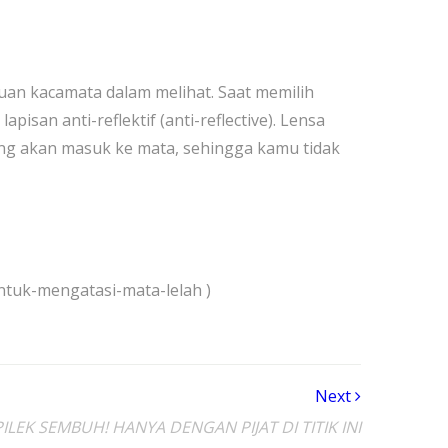
an kacamata dalam melihat. Saat memilih
apisan anti-reflektif (anti-reflective). Lensa
ang akan masuk ke mata, sehingga kamu tidak
untuk-mengatasi-mata-lelah )
Next
ILEK SEMBUH! HANYA DENGAN PIJAT DI TITIK INI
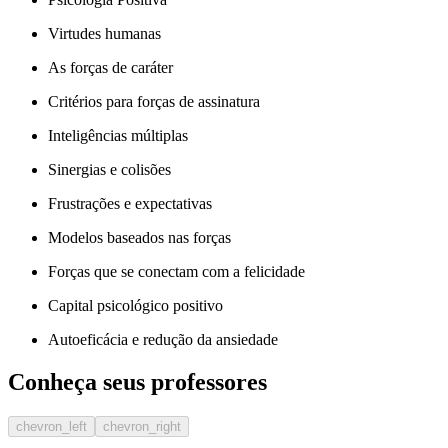
Virtudes humanas
As forças de caráter
Critérios para forças de assinatura
Inteligências múltiplas
Sinergias e colisões
Frustrações e expectativas
Modelos baseados nas forças
Forças que se conectam com a felicidade
Capital psicológico positivo
Autoeficácia e redução da ansiedade
Conheça seus professores
chevron_left
chevron_right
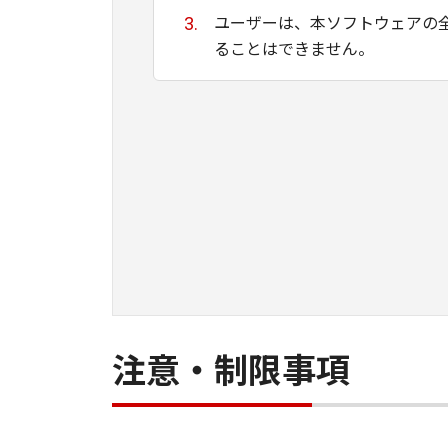
ユーザーは、本ソフトウェアの
ることはできません。
キヤノン、キヤノンマーケティ
ために適当であること、もしく
る保証もいたしません。
キヤノン、キヤノンマーケティ
て生ずる直接的または間接的な
ユーザーは、日本国政府または
間接に輸出してはなりません。
注意・制限事項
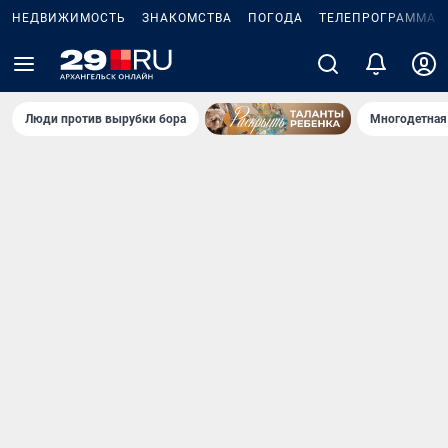
НЕДВИЖИМОСТЬ
ЗНАКОМСТВА
ПОГОДА
ТЕЛЕПРОГРАММА
Люди против вырубки бора
Многодетная 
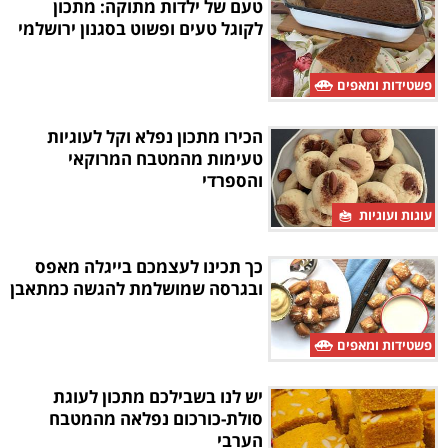
טעם של ילדות מתוקה: מתכון
לקוגל טעים ופשוט בסגנון ירושלמי
פשטידות ומאפים
הכירו מתכון נפלא וקל לעוגיות
טעימות מהמטבח המרוקאי
והספרדי
עוגות ועוגיות
כך תכינו לעצמכם בייגלה מאפס
ובגרסה שמושלמת להגשה כמתאבן
פשטידות ומאפים
יש לנו בשבילכם מתכון לעוגת
סולת-כורכום נפלאה מהמטבח
הערבי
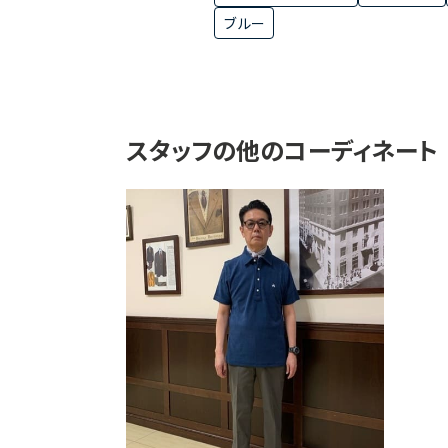
ブルー
スタッフの他のコーディネート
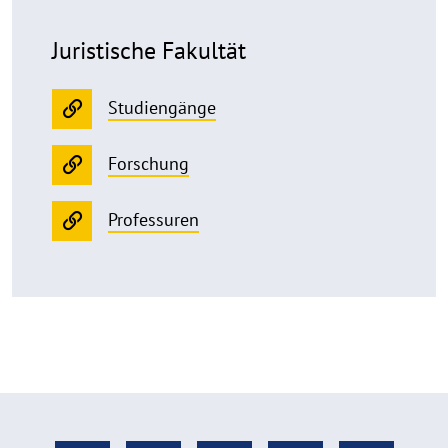
Juristische Fakultät
Studiengänge
Forschung
Professuren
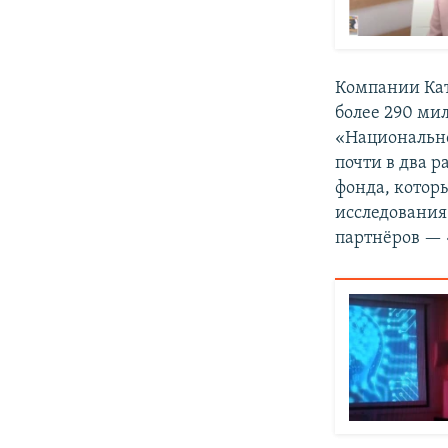
Компании Кат
более 290 ми
«Национально
почти в два р
фонда, котор
исследования
партнёров — 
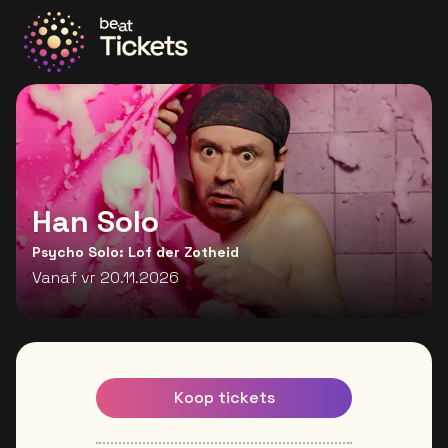
Ga naar de homepage
Han Solo
Psycho Solo: Lof der Zotheid
Vanaf vr 20.11.2026
Koop tickets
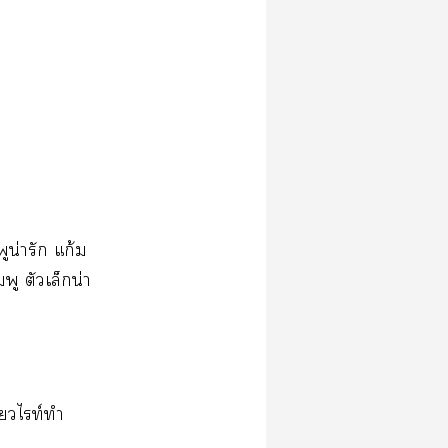
ูน่ารัก แก้ม
ตัวเล็กน่า
ี๋ยวไท์ทำ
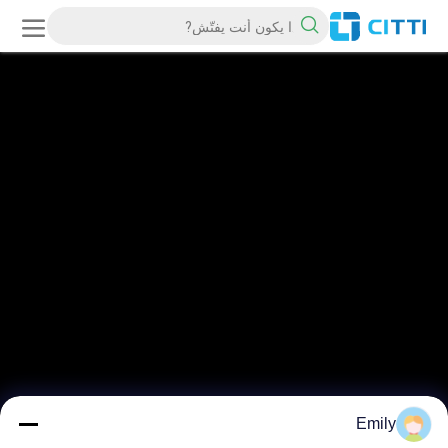
Emily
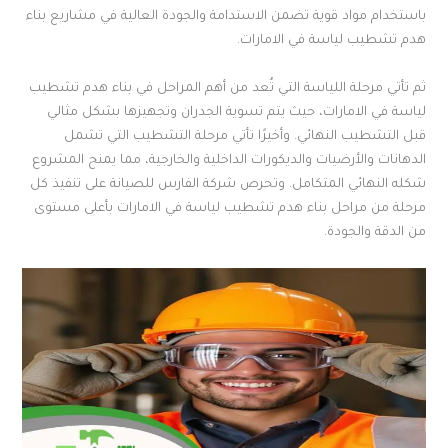
باستخدام مواد قوية تضمن الاستدامة والجودة العالية في مشاريع بناء
هدم تشطيب لياسة في الامارات.
ثم تأتي مرحلة اللياسة التي تُعد من أهم المراحل في بناء هدم تشطيب
لياسة في الامارات، حيث يتم تسوية الجدران وتجهيزها بشكل مثالي
قبل التشطيب النهائي. وأخيرًا تأتي مرحلة التشطيب التي تشمل
الدهانات والأرضيات والديكورات الداخلية والخارجية، مما يمنح المشروع
شكله النهائي المتكامل. وتحرص شركة الفارس للصيانة على تنفيذ كل
مرحلة من مراحل بناء هدم تشطيب لياسة في الامارات بأعلى مستوى
من الدقة والجودة.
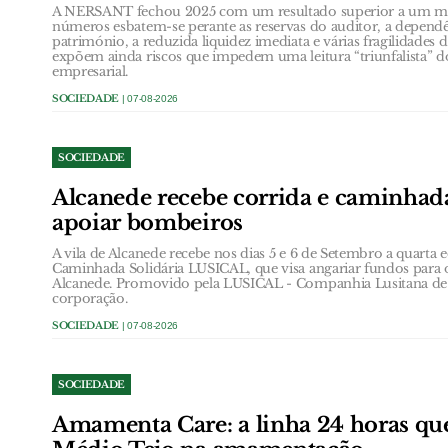
A NERSANT fechou 2025 com um resultado superior a um mil
números esbatem-se perante as reservas do auditor, a depend
património, a reduzida liquidez imediata e várias fragilidades 
expõem ainda riscos que impedem uma leitura “triunfalista” do
empresarial.
SOCIEDADE
| 07-08-2026
SOCIEDADE
Alcanede recebe corrida e caminhada
apoiar bombeiros
A vila de Alcanede recebe nos dias 5 e 6 de Setembro a quarta 
Caminhada Solidária LUSICAL, que visa angariar fundos para 
Alcanede. Promovido pela LUSICAL - Companhia Lusitana de 
corporação.
SOCIEDADE
| 07-08-2026
SOCIEDADE
Amamenta Care: a linha 24 horas qu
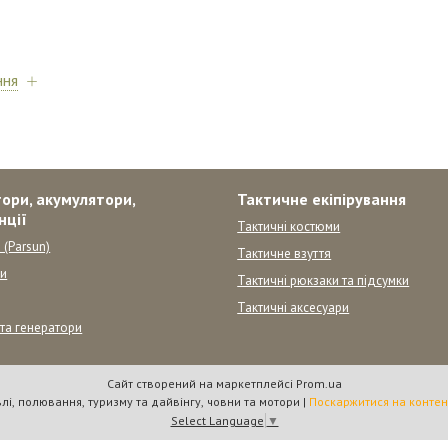
ння
ори, акумулятори,
Тактичне екіпірування
нції
Тактичні костюми
 (Parsun)
Тактичне взуття
ни
Тактичні рюкзаки та підсумки
Тактичні аксесуари
 та генератори
Сайт створений на маркетплейсі
Prom.ua
"Вулкан" товари для риболовлі, полювання, туризму та дайвінгу, човни та мотори |
Поскаржитися на контен
Select Language
▼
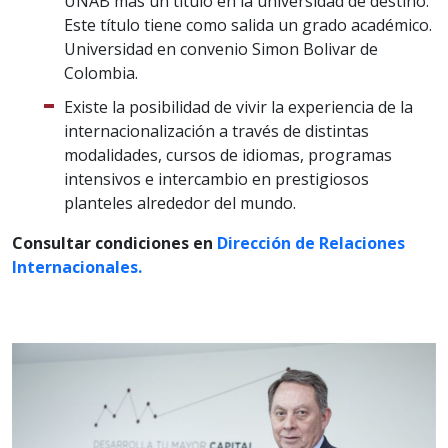
UNAB más un título en la universidad de destino.
Este título tiene como salida un grado académico.
Universidad en convenio Simon Bolivar de
Colombia.
Existe la posibilidad de vivir la experiencia de la
internacionalización a través de distintas
modalidades, cursos de idiomas, programas
intensivos e intercambio en prestigiosos
planteles alrededor del mundo.
Consultar condiciones en
Dirección de Relaciones
Internacionales.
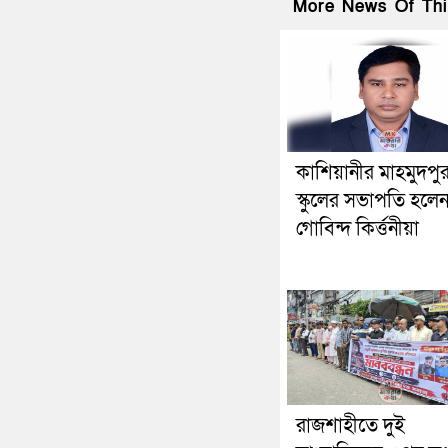
More News Of Thi
কাশিয়ানীর মাহমুদপু
স্কুলের সভাপতি হলে
গোবিন্দ কির্ত্তনীয়া
রাজশাহীতে দুই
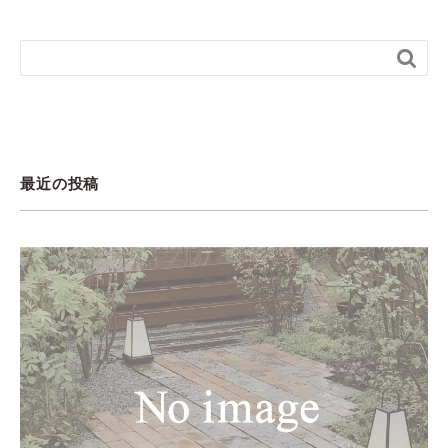

最近の投稿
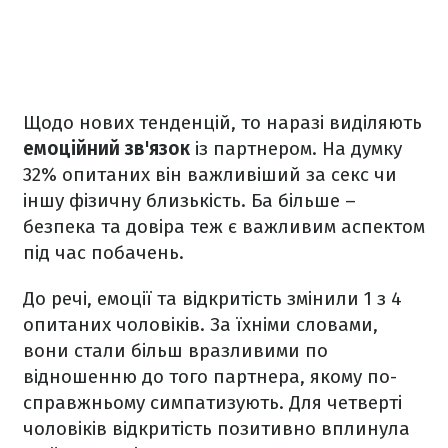
Щодо нових тенденцій, то наразі виділяють
емоційний зв'язок
із партнером. На думку
32% опитаних він важливіший за секс чи
іншу фізичну близькість. Ба більше –
безпека та довіра теж є важливим аспектом
під час побачень.
До речі, емоції та відкритість змінили 1 з 4
опитаних чоловіків. За їхніми словами,
вони стали більш вразливими по
відношенню до того партнера, якому по-
справжньому симпатизують. Для четверті
чоловіків відкритість позитивно вплинула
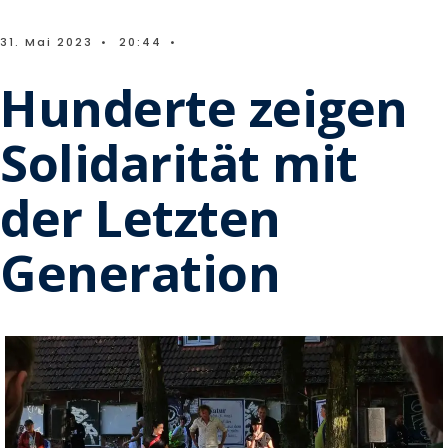
31. Mai 2023
•
20:44
•
Hunderte zeigen
Solidarität mit
der Letzten
Generation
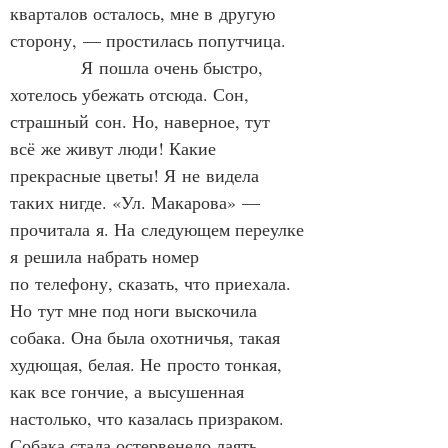
кварталов осталось, мне в другую 
сторону, — простилась попутчица.
            Я пошла очень быстро, 
хотелось убежать отсюда. Сон, 
страшный сон. Но, наверное, тут 
всё же живут люди! Какие 
прекрасные цветы! Я не видела 
таких нигде. «Ул. Макарова» — 
прочитала я. На следующем переулке 
я решила набрать номер 
по телефону, сказать, что приехала. 
Но тут мне под ноги выскочила 
собака. Она была охотничья, такая 
худющая, белая. Не просто тонкая, 
как все гончие, а высушенная 
настолько, что казалась призраком. 
Собака стала остервенело лаять 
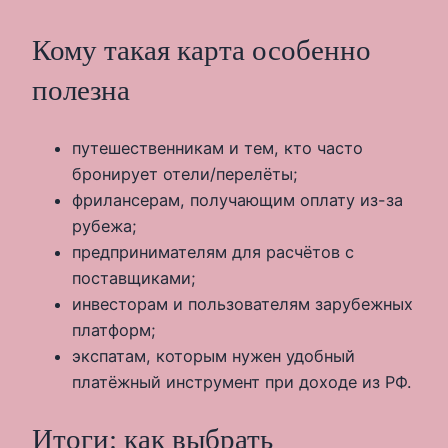
Кому такая карта особенно
полезна
путешественникам и тем, кто часто
бронирует отели/перелёты;
фрилансерам, получающим оплату из-за
рубежа;
предпринимателям для расчётов с
поставщиками;
инвесторам и пользователям зарубежных
платформ;
экспатам, которым нужен удобный
платёжный инструмент при доходе из РФ.
Итоги: как выбрать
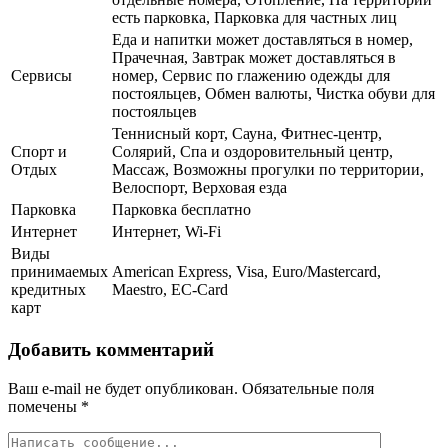
есть парковка, Парковка для частных лиц
Еда и напитки может доставляться в номер,
Прачечная, Завтрак может доставляться в
Сервисы
номер, Сервис по глажению одежды для
постояльцев, Обмен валюты, Чистка обуви для
постояльцев
Теннисный корт, Сауна, Фитнес-центр,
Спорт и
Солярий, Спа и оздоровительный центр,
Отдых
Массаж, Возможны прогулки по территории,
Велоспорт, Верховая езда
Парковка
Парковка бесплатно
Интернет
Интернет, Wi-Fi
Виды
принимаемых
American Express, Visa, Euro/Mastercard,
кредитных
Maestro, EC-Card
карт
Добавить комментарий
Ваш e-mail не будет опубликован.
Обязательные поля
помечены
*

WORK INSTRUCTIONS: Format every text line from the entries above as a JSON list of strings, with one string per line and no blank lines. Leave the pictures out of the answer.

PROBLEM SOLUTION:
[
  "an kacamata dalam melihat. Saat memilih",
  "apisan anti-reflektif (anti-reflective). Lensa",
  "ang akan masuk ke mata, sehingga kamu tidak",
  "untuk-mengatasi-mata-lelah )",
  "Next",
  "ILEK SEMBUH! HANYA DENGAN PIJAT DI TITIK INI",
  "Virtudes humanas",
  "As forças de caráter",
  "Critérios para forças de assinatura",
  "Inteligências múltiplas",
  "Sinergias e colisões",
  "Frustrações e expectativas",
  "Modelos baseados nas forças",
  "Forças que se conectam com a felicidade",
  "Capital psicológico positivo",
  "Autoeficácia e redução da ansiedade",
  "Conheça seus professores",
  "chevron_left",
  "chevron_right",
  "ユーザーは、本ソフトウェアの",
  "ることはできません。",
  "キヤノン、キヤノンマーケティ",
  "ために適当であること、もしく",
  "る保証もいたしません。",
  "キヤノン、キヤノンマーケティ",
  "て生ずる直接的または間接的な",
  "ユーザーは、日本国政府または",
  "間接に輸出してはなりません。",
  "注意・制限事項",
  "НЕДВИЖИМОСТЬ",
  "ЗНАКОМСТВА",
  "ПОГОДА",
  "ТЕЛЕПРОГРАММА",
  "Люди против вырубки бора",
  "Многодетная ",
  "טעם של ילדות מתוקה: מתכון",
  "לקוגל טעים ופשוט בסגנון ירושלמי",
  "פשטידות ומאפים",
  "הכירו מתכון נפלא וקל לעוגיות",
  "טעימות מהמטבח המרוקאי",
  "והספרדי",
  "עוגות ועוגיות",
  "כך תכינו לעצמכם בייגלה מאפס",
  "ובגרסה שמושלמת להגשה כמתאבן",
  "פשטידות ומאפים",
  "יש לנו בשבילכם מתכון לעוגת",
  "סולת-כורכום נפלאה מהמטבח",
  "הערבי",
  "ブルー",
  "スタッフの他のコーディネート",
  "Juristische Fakultät",
  "Studiengänge",
  "Forschung",
  "Professuren",
  "Компании Кат",
  "более 290 ми",
  "«Национально",
  "почти в два р",
  "фонда, котор",
  "исследования",
  "партнёров — ",
  "Ga naar de homepage",
  "Han Solo",
  "Psycho Solo: Lof der Zotheid",
  "Vanaf vr 20.11.2026",
  "Koop tickets",
  "ูน่ารัก แก้ม",
  "ตัวเล็กน่า",
  "ี๋ยวไท์ทำ",
  "Emily",
  "باستخدام مواد قوية تضمن الاستدامة والجودة العالية في مشاريع بناء",
  "هدم تشطيب لياسة في الامارات.",
  "ثم تأتي مرحلة اللياسة التي تُعد من أهم المراحل في بناء هدم تشطيب",
  "لياسة في الامارات، حيث يتم تسوية الجدران وتجهيزها بشكل مثالي",
  "قبل التشطيب النهائي. وأخيرًا تأتي مرحلة التشطيب التي تشمل",
  "الدهانات والأرضيات والديكورات الداخلية والخارجية، مما يمنح المشروع",
  "شكله النهائي المتكامل. وتحرص شركة الفارس للصيانة على تنفيذ كل",
  "مرحلة من مراحل بناء هدم تشطيب لياسة في الامارات بأعلى مستوى",
  "من الدقة والجودة.",
  "A NERSANT fechou 2025 com um resultado superior a um mil",
  "números esbatem-se perante as reservas do auditor, a depend",
  "património, a reduzida liquidez imediata e várias fragilidades ",
  "expõem ainda riscos que impedem uma leitura “triunfalista” do",
  "empresarial.",
  "SOCIEDADE",
  "| 07-08-2026",
  "SOCIEDADE",
  "Alcanede recebe corrida e caminhada",
  "apoiar bombeiros",
  "A vila de Alcanede recebe nos dias 5 e 6 de Setembro a quarta ",
  "Caminhada Solidária LUSICAL, que visa angariar fundos para ",
  "Alcanede. Promovido pela LUSICAL - Companhia Lusitana de ",
  "corporação.",
  "SOCIEDADE",
  "| 07-08-2026",
  "SOCIEDADE",
  "Amamenta Care: a linha 24 horas qu",
  "ння",
  "ори, акумулятори,",
  "Тактичне екіпірування",
  "нції",
  "Тактичні костюми",
  " (Parsun)",
  "Тактичне взуття",
  "ни",
  "Тактичні рюкзаки та підсумки",
  "Тактичні аксесуари",
  " та генератори",
  "Сайт створений на маркетплейсі",
  "Prom.ua",
  "\"Вулкан\" товари для риболовлі, полювання, туризму та дайвінгу, човни та мотори |",
  "Поскаржитися на контен",
  "Select Language",
  "▼",
  "UNAB más un título en la universidad de destino.",
  "Este título tiene como salida un grado académico.",
  "Universidad en convenio Simon Bolivar de",
  "Colombia.",
  "Existe la posibilidad de vivir la experiencia de la",
  "internacionalización a través de distintas",
  "modalidades, cursos de idiomas, programas",
  "intensivos e intercambio en prestigiosos",
  "planteles alrededor del mundo.",
  "Consultar condiciones en",
  "Dirección de Relaciones",
  "Internacionales.",
  "More News Of Thi",
  "কাশিয়ানীর মাহমুদপু",
  "স্কুলের সভাপতি হলে",
  "গোবিন্দ কির্ত্তনীয়া",
  "রাজশাহীতে দুই",
  "",
  "最近の投稿",
  "Щодо нових тенденцій, то наразі виділяють",
  "емоційний зв'язок",
  "із партнером. На думку",
  "32% опитаних він важливіший за секс чи",
  "іншу фізичну близькість. Ба більше –",
  "безпека та довіра теж є важливим аспектом",
  "під час побачень.",
  "До речі, емоції та відкритість змінили 1 з 4",
  "опитаних чоловіків. За їхніми словами,",
  "вони стали більш вразливими по",
  "відношенню до того партнера, якому по-",
  "справжньому симпатизують. Для четверті",
  "чоловіків відкритість позитивно вплинула",
  "31. Mai 2023",
  "•",
  "20:44",
  "•",
  "Hunderte zeigen",
  "Solidarität mit",
  "der Letzten",
  "Generation",
  "кварталов осталось, мне в другую ",
  "сторону, — простилась попутчица.",
  "            Я пошла очень быстро, ",
  "хотелось убежать отсюда. Сон, ",
  "страшный сон. Но, наверное, тут ",
  "всё же живут люди! Какие ",
  "прекрасные цветы! Я не видела ",
  "таких нигде. «Ул. Макарова» — ",
  "прочитала я. На следующем переулке ",
  "я решила набрать номер ",
  "по телефону, сказать, что приехала. ",
  "Но тут мне под ноги выскочила ",
  "собака. Она была охотничья, такая ",
  "худющая, белая. Не просто тонкая, ",
  "как все гончие, а высушенная ",
  "настолько, что казалась призраком. ",
  "Собака стала остервенело лаять ",
  "Кому такая карта особенно",
  "полезна",
  "путешественникам и тем, кто часто",
  "бронирует отели/перелёты;",
  "фрилансерам, получающим оплату из-за",
  "рубежа;",
  "предпринимателям для расчётов с",
  "поставщиками;",
  "инвесторам и пользователям зарубежных",
  "платформ;",
  "экспатам, которым нужен удобный",
  "платёжный инструмент при доходе из РФ.",
  "Итоги: как выбрать",
  "есть парковка, Парковка для частных лиц",
  "Еда и напитки может доставляться в номер,",
  "Прачечная, Завтрак может доставляться в",
  "Сервисы",
  "номер, Сервис по глажению одежды для",
  "постояльцев, Обмен валюты, Чистка обуви для",
  "постояльцев",
  "Теннисный корт, Сауна, Фитнес-центр,",
  "Спорт и",
  "Солярий, Спа и оздоровительный центр,",
  "Отдых",
  "Массаж, Возможны прогулки по территории,",
  "Велоспорт, Верховая езда",
  "Парковка",
  "Парковка бесплатно",
  "Интернет",
  "Интернет, Wi-Fi",
  "Виды",
  "принимаемых",
  "American Express, Visa, Euro/Mastercard,",
  "кредитных",
  "Maestro, EC-Card",
  "карт",
  "Добавить комментарий",
  "Ваш e-mail не будет опубликован.",
  "Обязательные поля",
  "помечены",
  "*"
]